Formalizing construction sequence constraints for the rapid generation of scheduling alternatives

Construction planners today use CPM-based schedules to describe the sequence of work for a project. A CPM schedule describes the logic for activity sequences using precedence relationships that represent the temporal aspects of constraints. However, precedence relationships do not represent the rationale behind activity sequences, which make it difficult for planners to interpret the logic behind constraints, and whether constraints may or may not be relaxed. The absence of sequencing rationale make it particularly difficult for planners to re-sequence activities to meet changing project demands. Planners re-sequence activities by determining the “role” and “status” of activities (i.e. , whether activities may or may not be delayed) based on the rationale behind constraints.
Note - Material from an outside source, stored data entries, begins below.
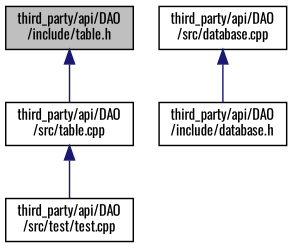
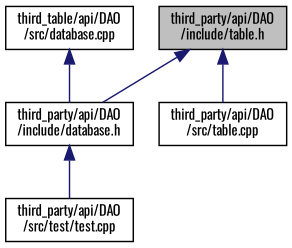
  digraph {
    fontname=Oswald
    node [color=black fillcolor=white fontname=Oswald fontsize=10 shape=record style=filled]
    edge [color=midnightblue dir=back fontname=Oswald fontsize=10 labelfontname=Helvetica labelfontsize=10 style=solid]
    n1 [fillcolor=grey75 fontcolor=black height=0.2 label="third_party/api/DAO\l/include/table.h" width=0.4]
    n2 [height=0.2 label="third_party/api/DAO\l/include/database.h" width=0.4]
    n3 [height=0.2 label="third_party/api/DAO\l/src/table.cpp" width=0.4]
    n4 [height=0.2 label="third_party/api/DAO\l/src/test/test.cpp" width=0.4]
-   n5 [height=0.2 label="third_party/api/DAO\l/src/database.cpp" width=0.4]
+   n5 [height=0.2 label="third_table/api/DAO\l/src/database.cpp" width=0.4]
+   n1 -> n2
    n1 -> n3
-   n3 -> n4
+   n2 -> n4
    n5 -> n2
  }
Currently, inferring the role and status of activities using CPM-based schedules can only be performed in the planners' minds. Hence, planners need a way to represent the rationale for constraints in CPM schedules and mechanisms that support planners in developing sequencing alternatives correctly and rapidly. This research addressed these requirements by formalizing (1) an ontology that enables planners to describe their rationale for constraints explicitly, (2) a “classification” mechanism that automatically infers the role and status of activities given a “constraint-loaded” schedule, and (3) a process that generically models how planners use the classified activities to identify activities to delay and prioritize activities when developing sequencing alternatives. The formalizations were validated by performing three retrospective test cases and one charrette test using prototype software, CLCPM. The tests demonstrated that the formalizations support planners in describing different types of construction sequencing rationale correctly and consistently, and also in developing sequencing alternatives rapidly for construction schedules representing different types of construction work. Practically, the formalizations provide an environment that enables multiple project members to better communicate the logic of activity sequences, better understand the individual role and impact of activity sequences between project members, and evaluate sequencing scenarios more quickly and consistently within group settings.